I was today years old when I found out that Spotify’s entire existence started with selling ads. From Nick Heer’s review of Liz Pelly’s Mood Machine:

While Spotify’s founders tend to describe a noble birth, Perry points to a 2015 interview with co-founder Martin Lorentzon in which he describes the idea to build a targeted advertising platform first. How it would acquire users was an open question — “[s]hould it be product search? Should it be movies, [or Godfather’], or audiobooks? And then we ended up with music”. That is not necessarily a bad thing. What is bad, though, is that Spotify reportedly began with an unlicensed library and made money on the back of it. That combination does not sound to me like the result of a love of music.

This explains a lot about why it feels like Spotify’s interests don’t align with my own. Most of their decisions don’t line up with the decisions people who love music would make. 

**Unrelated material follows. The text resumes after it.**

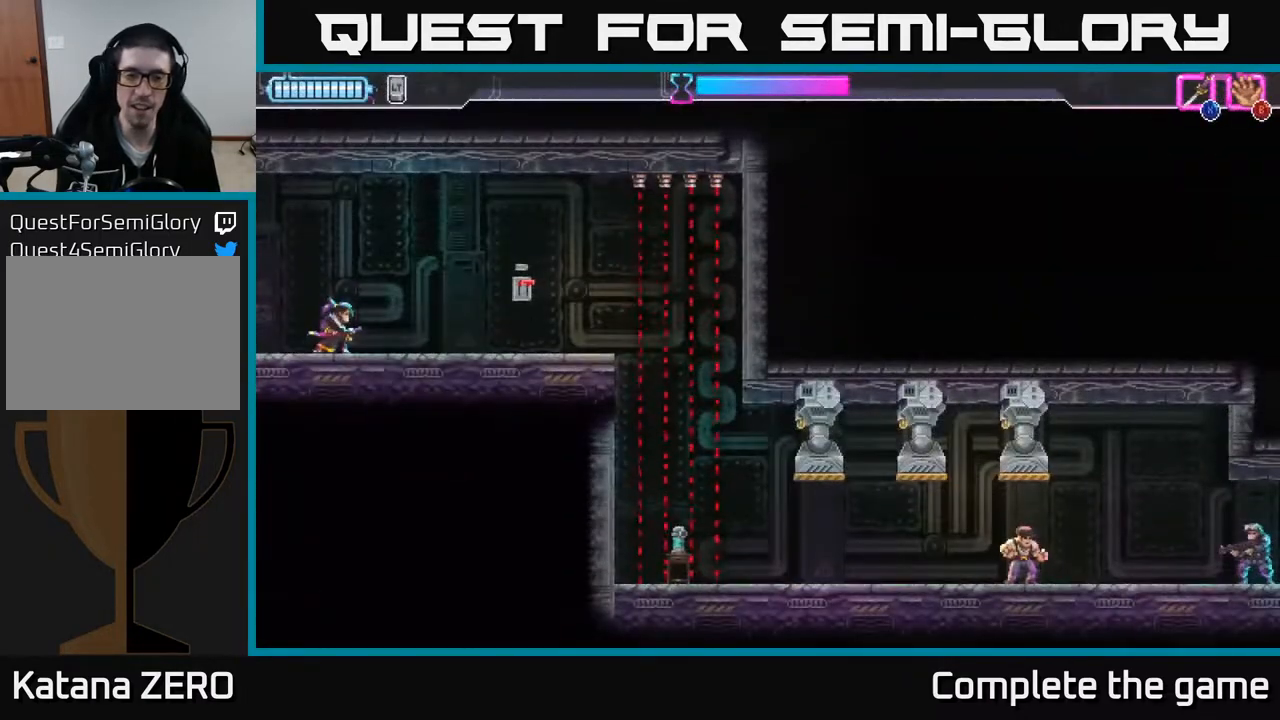
{"buttons": [], "left_stick": "right", "right_stick": "center", "events": [[417, "left_stick", "right"]]}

For example, when attempting to fight spammy AI-generated music:

In an attempt to disincentivize these behaviours and reduce Spotify’s costs, the company announced in November 2023 it would stop paying royalties for tracks with fewer than one thousand annual streams. … How much it actually hurts low-effort spammers is a good question, but it impacts legitimate indie artists — what [Universal Music Group CEO] Grainge calls garbage” — for whom Spotify now presents no advantage over piracy.

I can understand how this decision was made, but its ramifications — and the lack of consideration for them — are damning. 

All this to say that Nick Heer’s essay is excellent, and I highly recommend it.